| Information provided |
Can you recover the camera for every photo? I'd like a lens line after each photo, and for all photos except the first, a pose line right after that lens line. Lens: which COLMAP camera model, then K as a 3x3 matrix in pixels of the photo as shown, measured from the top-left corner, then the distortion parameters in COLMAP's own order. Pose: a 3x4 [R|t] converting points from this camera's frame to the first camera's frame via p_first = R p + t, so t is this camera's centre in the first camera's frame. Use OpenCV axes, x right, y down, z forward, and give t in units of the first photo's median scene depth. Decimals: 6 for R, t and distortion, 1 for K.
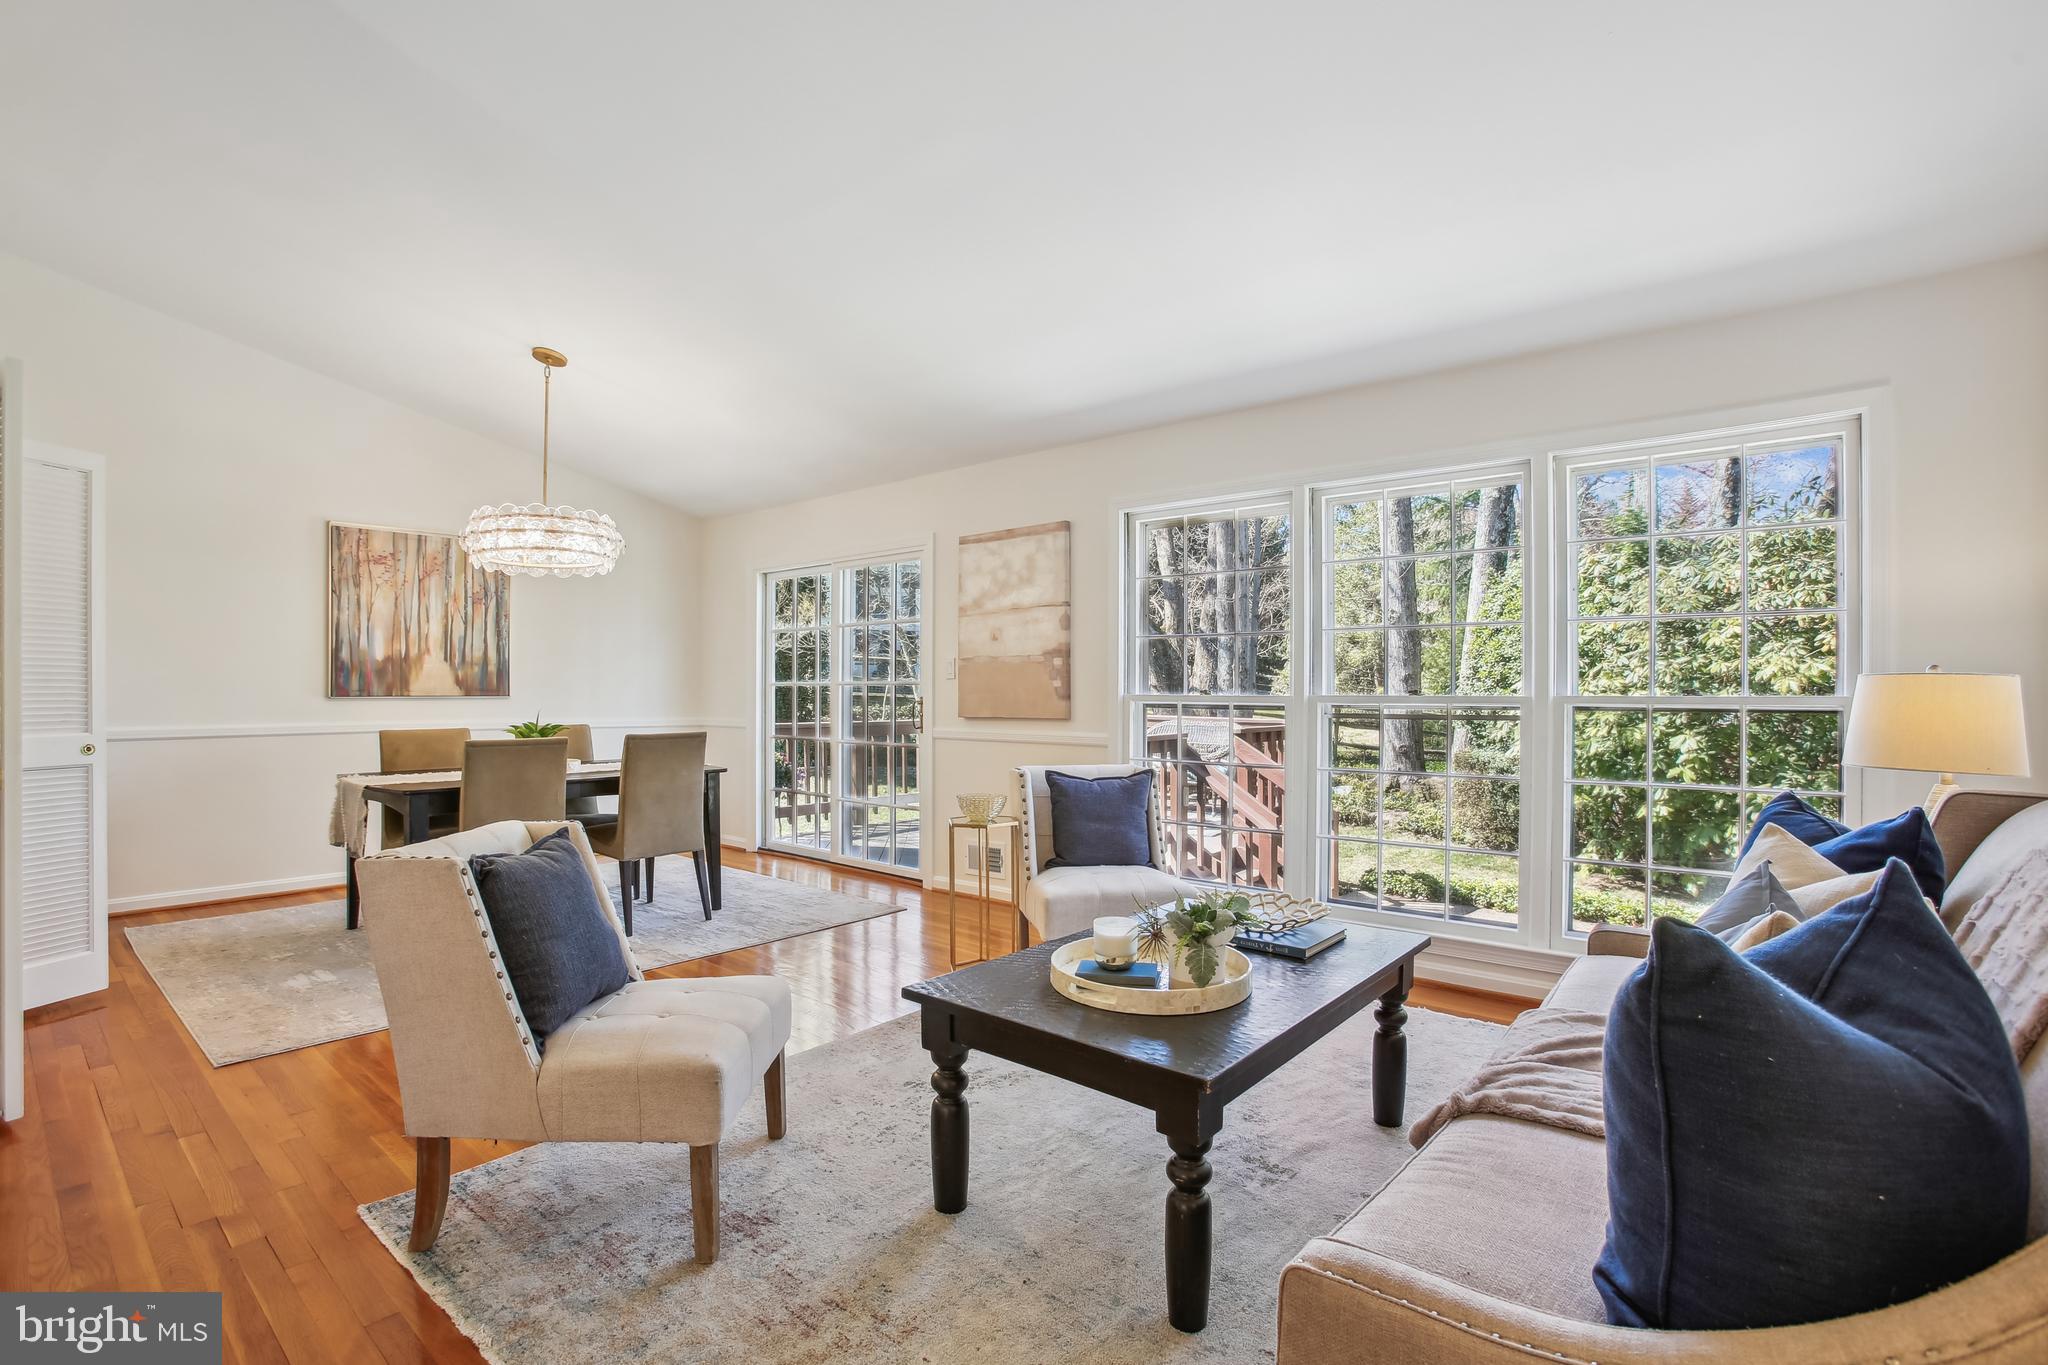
lens RADIAL K [[968.0, 0, 1039.4], [0, 968.0, 675.9], [0, 0, 1]] dist [-0.031945, 0.014731]
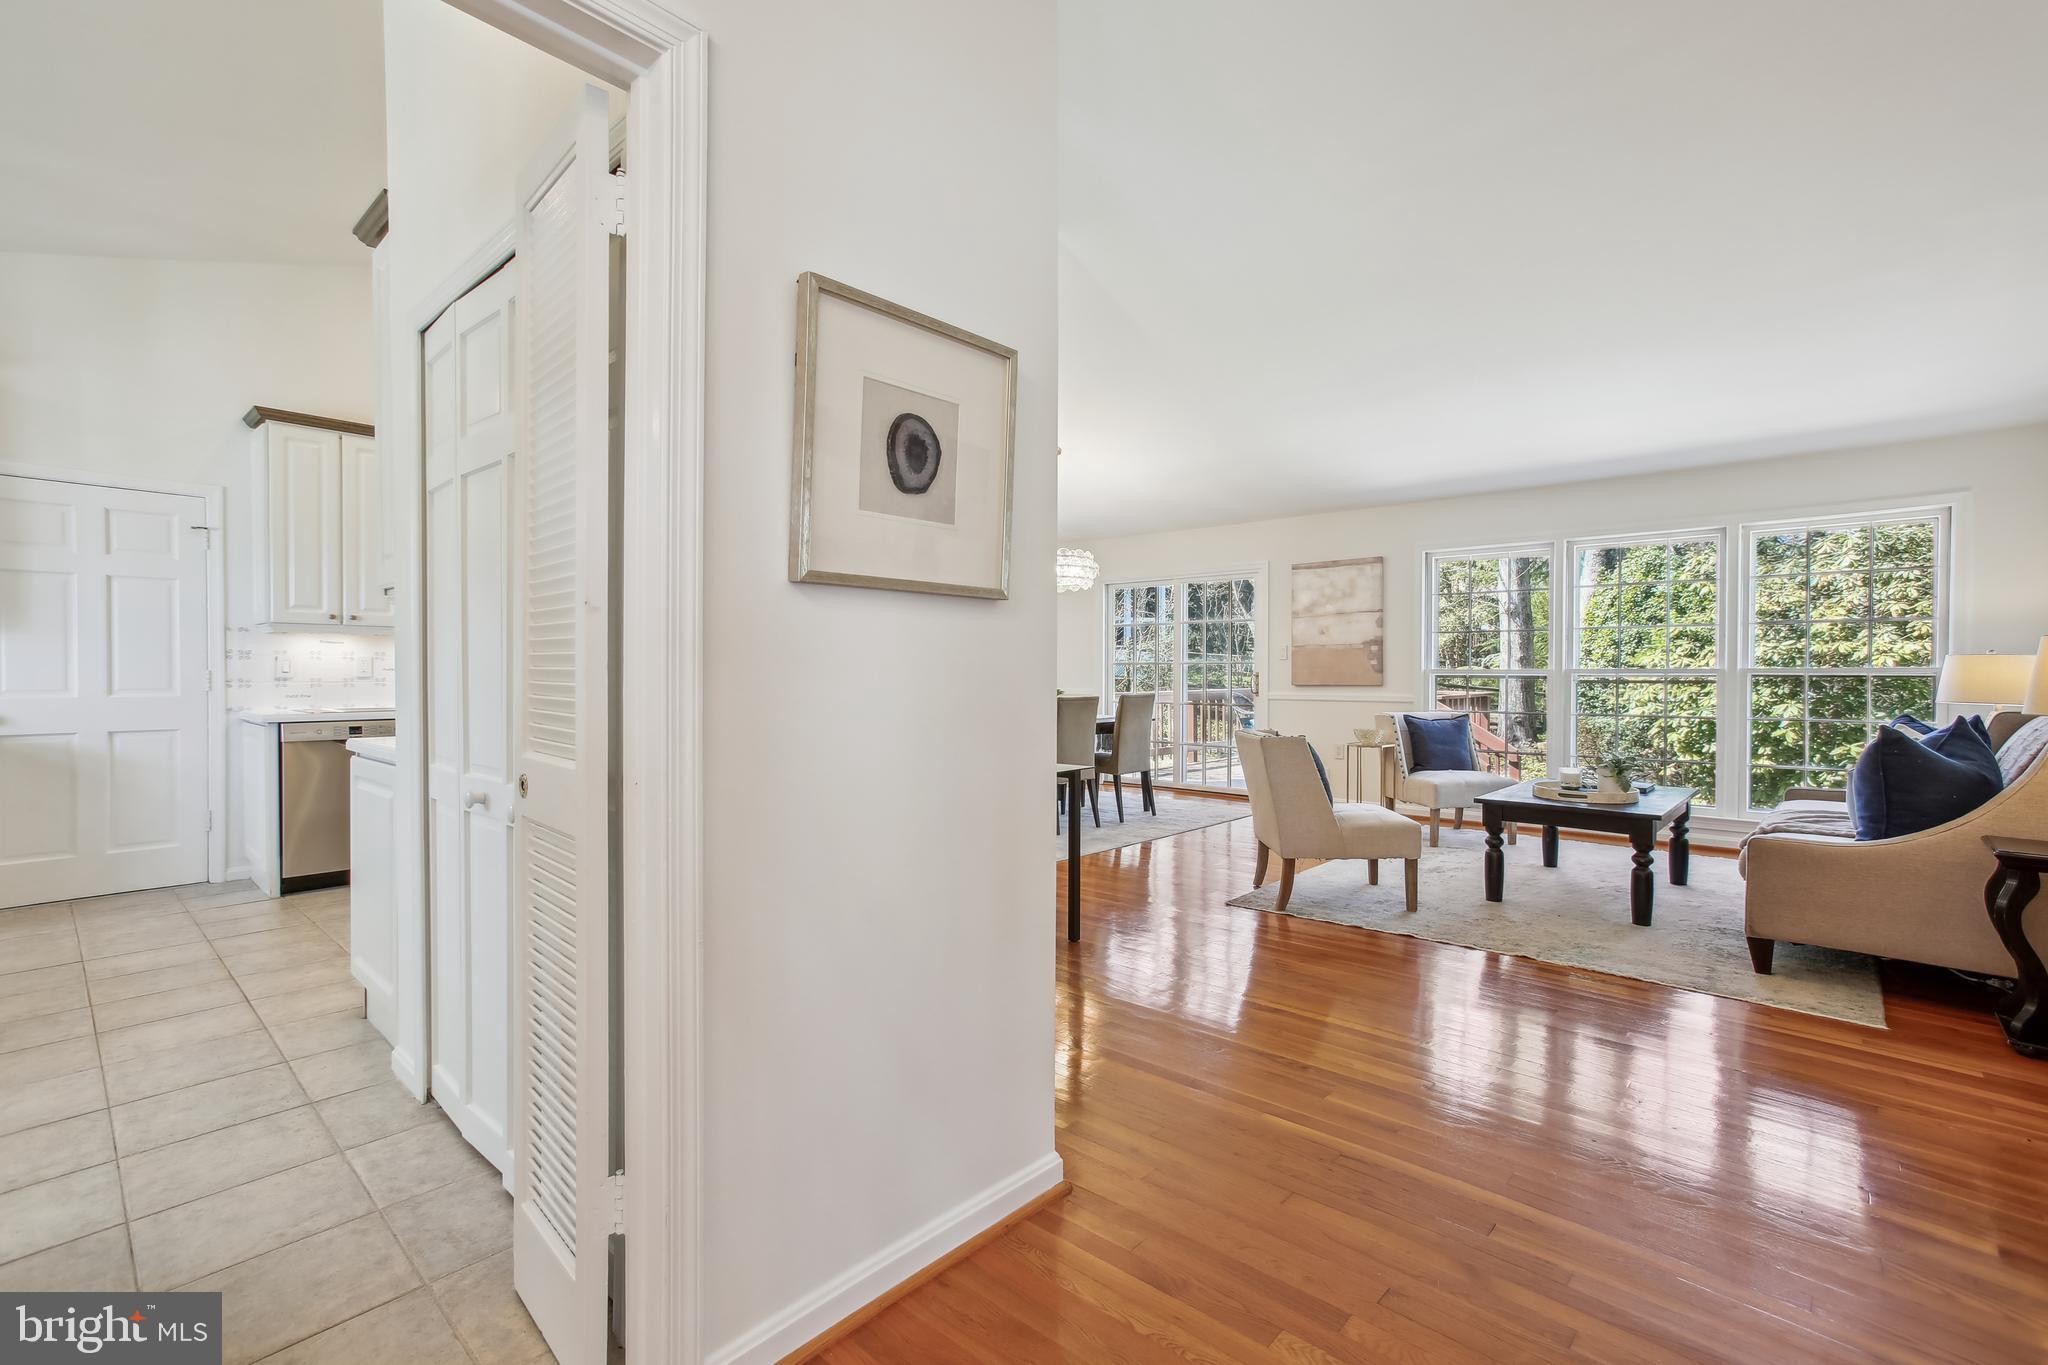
lens RADIAL K [[935.6, 0, 1038.7], [0, 935.6, 682.6], [0, 0, 1]] dist [0.024864, 0.002067]
pose [[0.998985, -0.003639, -0.044892, -0.376426], [0.004701, 0.999711, 0.023572, 0.001882], [0.044794, -0.023759, 0.998714, -0.432038]]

| Task instructions |
In the copy, include no pictures, but repeat the listing exactly.

| Answer |
Can you recover the camera for every photo? I'd like a lens line after each photo, and for all photos except the first, a pose line right after that lens line. Lens: which COLMAP camera model, then K as a 3x3 matrix in pixels of the photo as shown, measured from the top-left corner, then the distortion parameters in COLMAP's own order. Pose: a 3x4 [R|t] converting points from this camera's frame to the first camera's frame via p_first = R p + t, so t is this camera's centre in the first camera's frame. Use OpenCV axes, x right, y down, z forward, and give t in units of the first photo's median scene depth. Decimals: 6 for R, t and distortion, 1 for K.
lens RADIAL K [[968.0, 0, 1039.4], [0, 968.0, 675.9], [0, 0, 1]] dist [-0.031945, 0.014731]
lens RADIAL K [[935.6, 0, 1038.7], [0, 935.6, 682.6], [0, 0, 1]] dist [0.024864, 0.002067]
pose [[0.998985, -0.003639, -0.044892, -0.376426], [0.004701, 0.999711, 0.023572, 0.001882], [0.044794, -0.023759, 0.998714, -0.432038]]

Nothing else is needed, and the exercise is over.